- [DATASET EXTRACT]:
┄┄┄┄┄┄┄┄┄┄

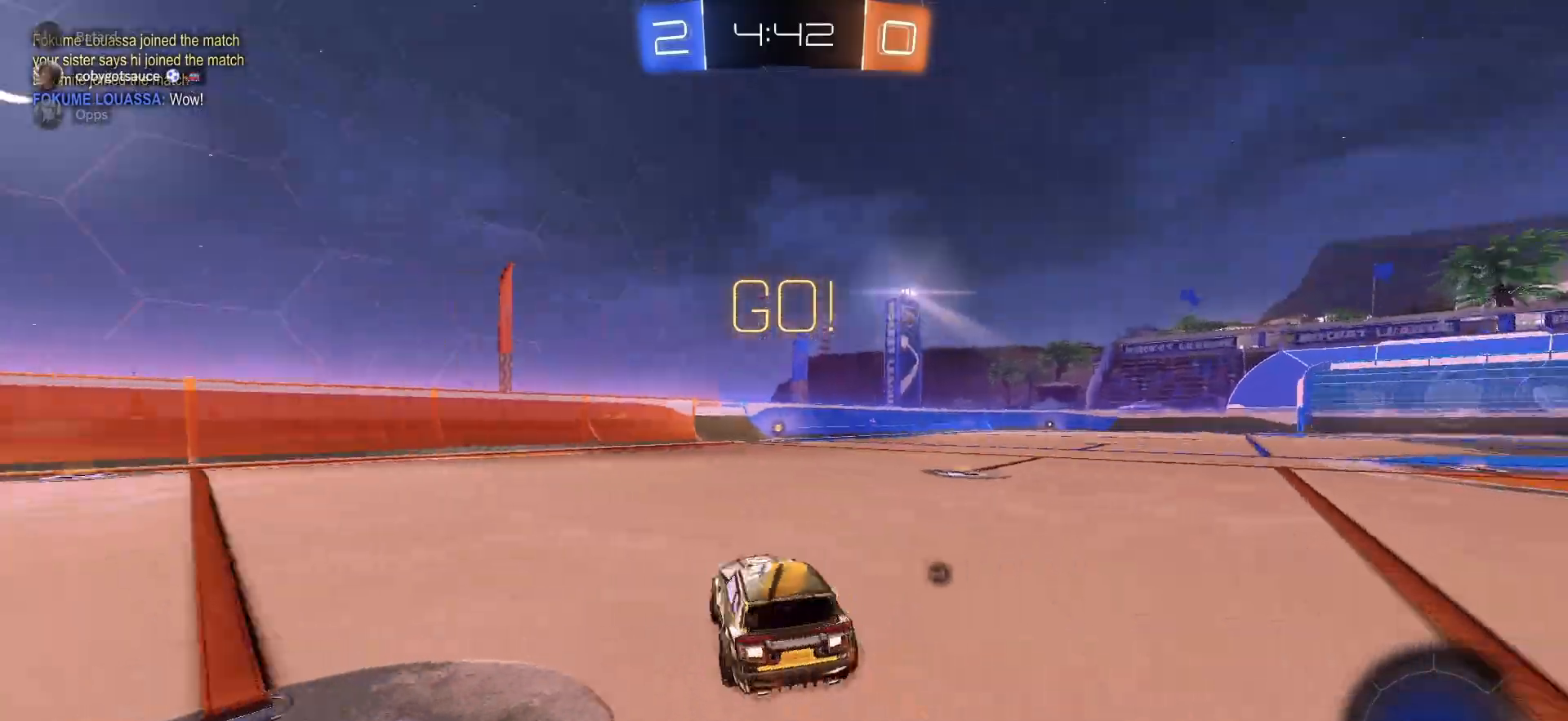
{"buttons": ["R2"], "left_stick": "down", "right_stick": "center", "events": [[67, "left_stick", "center"], [167, "left_stick", "down-right"], [217, "CROSS", "down"], [283, "CROSS", "up"], [317, "CROSS", "down"], [317, "left_stick", "up-left"], [367, "SQUARE", "down"], [383, "CROSS", "up"], [400, "left_stick", "down"], [500, "SQUARE", "up"]]}
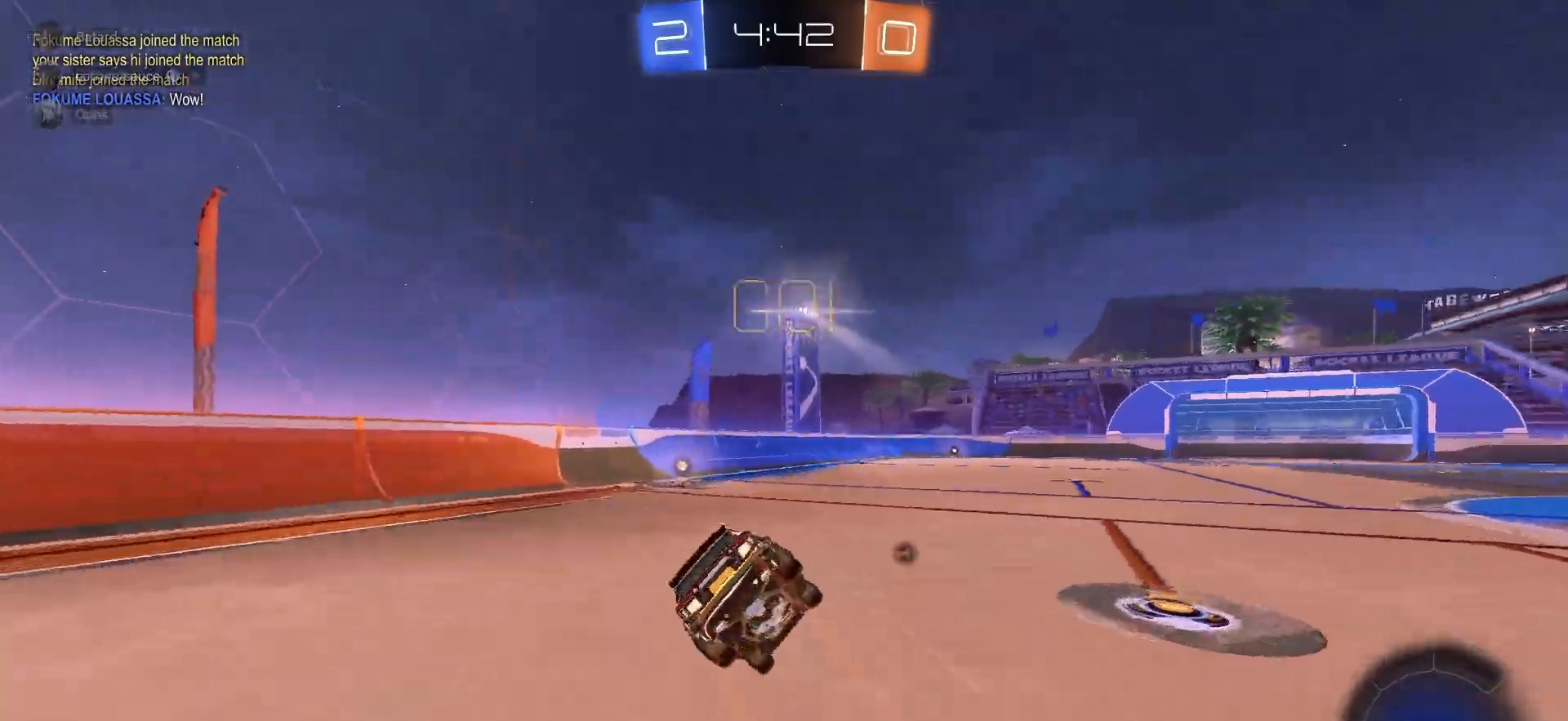
{"buttons": ["L1", "R1", "R2"], "left_stick": "down-left", "right_stick": "center", "events": [[50, "L1", "down"], [67, "TRIANGLE", "down"], [100, "left_stick", "down-left"], [167, "TRIANGLE", "up"], [333, "R1", "down"]]}
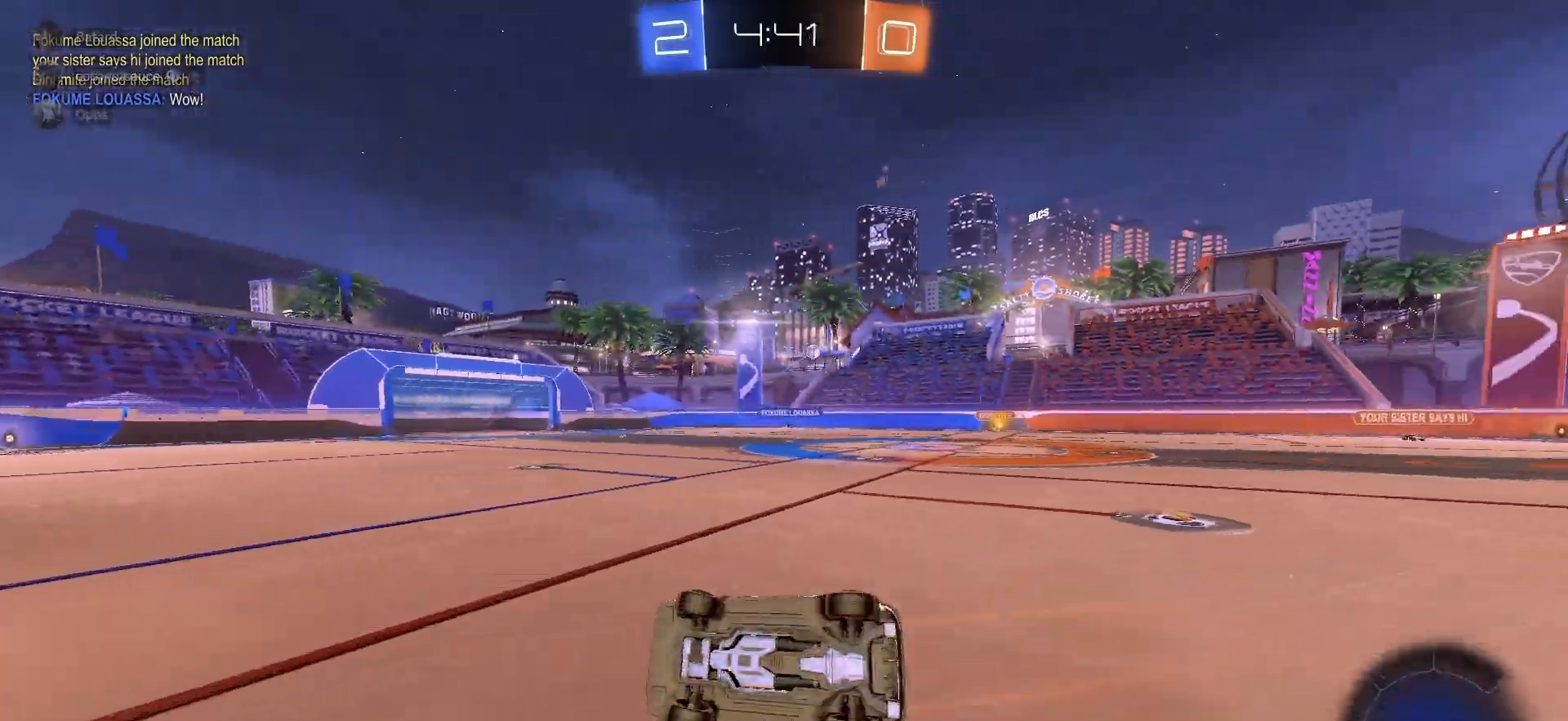
{"buttons": ["R1", "R2"], "left_stick": "right", "right_stick": "center", "events": [[133, "L1", "up"], [217, "left_stick", "center"], [283, "left_stick", "right"]]}
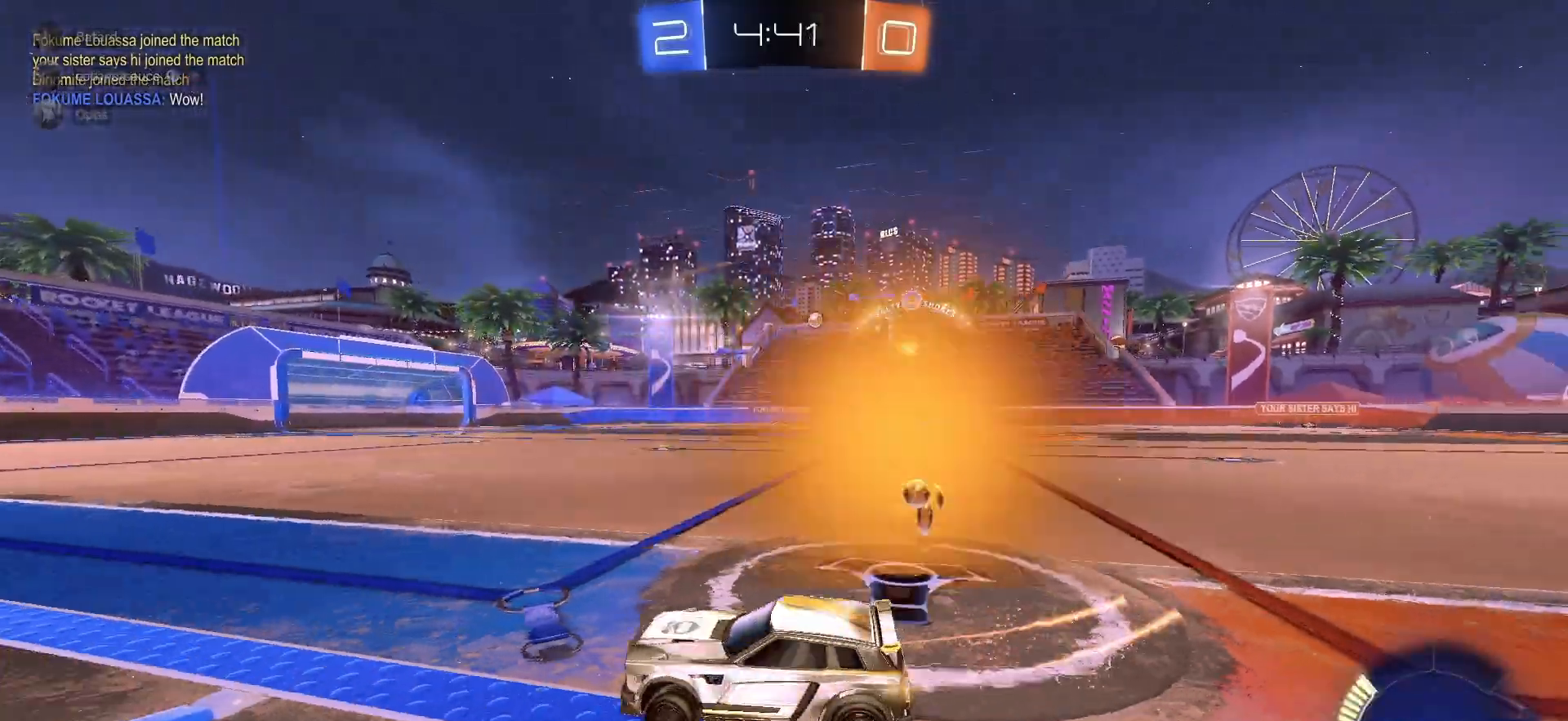
{"buttons": ["R1", "R2"], "left_stick": "up-right", "right_stick": "center", "events": [[33, "left_stick", "up-right"], [200, "R1", "up"], [317, "R1", "down"]]}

┄┄┄┄┄┄┄┄┄┄

- [WORK REQUEST]: Determine the number of lines in the data that contain "down" as a word or string, and state only that number.

- [EXERCISE RESULT]: 3